The most important thing I did last week was fix my grandmother's television.
My grandfather died a few weeks ago, and Oma (92) lives alone now in their little apartment. She's made a few discoveries of messages he left her, like a note tucked into his Bible, and these leave her weeping with gratitude and grief. I visit her on Thursday mornings, and asked her the week after Opa died what she missed most about him. "His care," she said simply.
We wondered what would become of Opa's chair, the reclining green leather fixture in the corner of the living room, where he always sat. But Oma's taken it over, and when she did she discovered that he had taped to the table next to it a list of her favourite shows and their channels: The Price is Right, Jeopardy, Wheel of Fortune. He controlled the remote, and he knew she'd need help when he wasn't there to do it.
Since he died, though, the television had been uncooperative, and despite the best efforts of a stream of visiting grandchildren, she had gone three weeks without the shows that were a staple in their daily routine.

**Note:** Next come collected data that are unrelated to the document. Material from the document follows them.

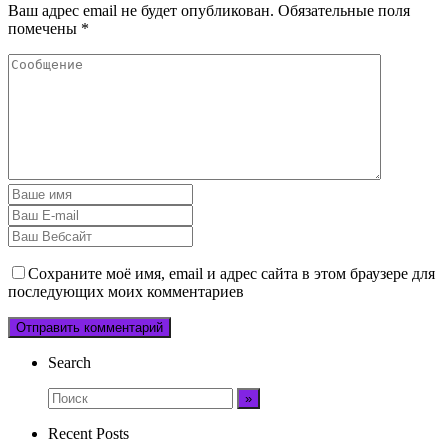
Ваш адрес email не будет опубликован.
Обязательные поля
помечены
*
Сохраните моё имя, email и адрес сайта в этом браузере для
последующих моих комментариев
Search
Recent Posts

I was visiting last week and I dutifully played with the remote. The television flickered on. Oma cheered. I turned it off so we could visit. A minute later, with a sense of foreboding, I tried the remote again. The TV refused to work. More fiddling and buttons and twisting of wires and it came to life again. Oma actually shouted: "Leave it! Don't turn it off! Just keep it on!"
She settled back in the chair, and I went to pack up Opa's clothes in the bedroom.

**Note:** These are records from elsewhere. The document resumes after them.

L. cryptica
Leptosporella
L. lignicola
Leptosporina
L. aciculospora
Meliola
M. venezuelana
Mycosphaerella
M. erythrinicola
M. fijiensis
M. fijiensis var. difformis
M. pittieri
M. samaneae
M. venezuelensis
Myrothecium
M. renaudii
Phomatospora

Their bedroom had been a hallowed place my entire life, understood to be supremely private and off limits to exploring grandchildren. And here I was, alone in the sanctuary: a small bedroom in builder's beige with a double bed covered in an orange and brown crocheted afghan. A photo of myself at age 8, with sisters and cousins in braids and bright dresses, above the bed. My sister's kindergarten picture tucked into the frame of the mirror. Wedding pictures of children and grandchildren on the dresser. And a wardrobe with Opa's clothes: two suit jackets, a few pairs of pants and a handful of plaid shirts.
As kids we thought our grandparents were fantastically rich. It wasn't until my adult life that I realized I had mistaken generosity for wealth.
So there I was, folding his pants, removing lapel pins from suit jackets, and checking his shirt pockets. In my mind my grandfather was tall, expansive, so much bigger than myself, but lining up the creases in his pants I was struck by how short the legs were. I tried on his belt, and it didn't wrap around my waist three times as I'd expected.
And while I stood there having these childhood illusions smashed, I could hear Oma in the next room contentedly murmuring, "Ja, ja, ja," as contestants shouted over each other and bells rang.
When I had packed his entire wardrobe into three Safeway bags and returned to the living room, she looked peaceful, the happiest I'd seen her in a month. I realized she was never going to risk turning the TV off ever again. I showed her how the mute button worked. "For when you need to go to bed," I said. She kissed me good-bye. I showed myself out.
And that is how, in a very full week of patients and meetings and decisions and children, the most important work I did involved a game show.